Synthetic mRNA encoding dexamethasone (Dex) inducible Pitx2c (Pitx2cGR) was targeted to the mesoderm surrounding the right liver diverticulum (see Figure 8A–B). Liver morphology was then analyzed in un-induced controls (−Dex) and Dex-induced (+Dex) embryos at NF 46 using in situ hybridization with a probe for fibrinogen. In un-induced controls (A), the right (R, orange outline) lobe is larger and more elongate than the left lobe (L, yellow outline). However, in Dex-induced embryos (B–C), the right lobe of the liver is smaller, similar to control left lobe morphology (i.e., the liver exhibits left isomerism; L-Iso). Scale bars= 200 μm. D) Quantification of liver phenotypes (see cartoons) in un-induced (Pitx2cGR −Dex) and induced (Pitx2cGR +Dex) embryos. E) As expected in un-induced embryos (−Dex), the right lobe of the liver has a greater gross length to width ratio than the left lobe (NF 46). However, in embryos with ectopic right-sided Pitx2c activity (+Dex), the right lobe is smaller, with a decreased length to width ratio comparable to that of left lobes. Error bars = S.E. Asterisks indicate p<0.0001 (**); NS, not significant.

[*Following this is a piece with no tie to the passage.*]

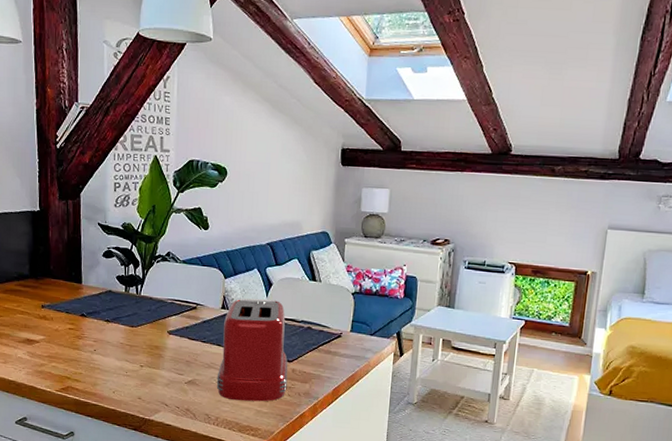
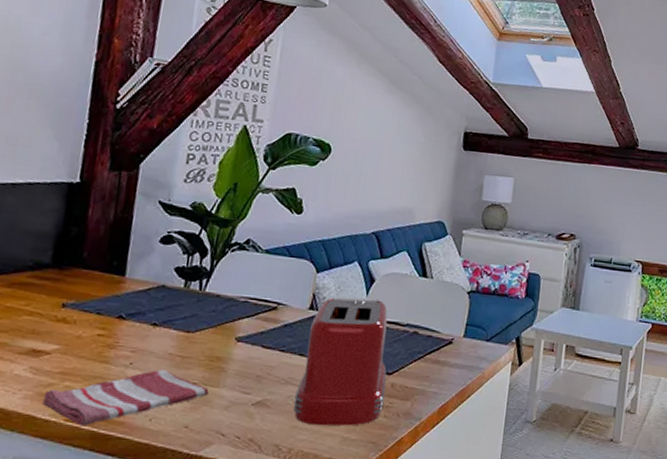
dish towel: none [39,355,153,396] -> present [42,369,209,427]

Figure 8. Ectopic right-side Pitx2c induces right endoderm cell morphology in the liver diverticulum

Synthetic mRNAs encoding dexamethasone (Dex) inducible Pitx2cGR and mgfp (red, A, B) were targeted to the mesoderm surrounding the right side of the liver diverticulum. C–H) Sections through the liver of injected embryos (NF 35) were immunostained with β-integrin (Int; green) to visualize cell morphology. The boxed regions in C and D are magnified in E–H, as labeled, to highlight right (R, orange; E–F) and left (L, yellow; G–H) cell morphologies. In un-induced controls (−Dex; C, E, G), cells on the right (E) are more apically constricted (i.e., they have a lower apical/basal width ratio; I), more elongated (i.e., they have an increased length to width ratio; J) and are arranged in fewer layers (K), compared to cells on the left (G, I–K). In contrast, induction of right side Pitx2c activity (F) results in an increased apical/basal width ratio (I), decreased length/width ratio (J) and increased layers of nuclei within the right epithelium (K), such that there is no longer a significant difference between right side cells subject to ectopic Pitx2c activity and control left side cells. As expected, the apical constriction of left side cells remains unaffected in these experiments (I); however, ectopic right Pitx2 activity did unexpectedly affect the length to width ratio of left endoderm cells, and the number of cell layers in the left epithelium, such that the value of these parameters became more similar to that normally seen on the right side (J–K). Error bars= SE. Asterisks indicate p<0.0001 (**); NS, not significant. Scale bars= 100 μm.

Figure 9. Model of LR asymmetric liver lobe morphogenesis

During early liver morphogenesis, Pitx2c expression (purple) is confined to the mesoderm surrounding the left side of the liver diverticulum (A–C). Pitx2c activity (arrows) indirectly inhibits apical constriction and cell elongation in the underlying endoderm, and leads to increased cell layering, thus condensing, rather than expanding, the left diverticular epithelium. Consequently, while the right side of the diverticulum gives rise to an enlarged right lobe, the left side produces a smaller, more spherical left counterpart (D).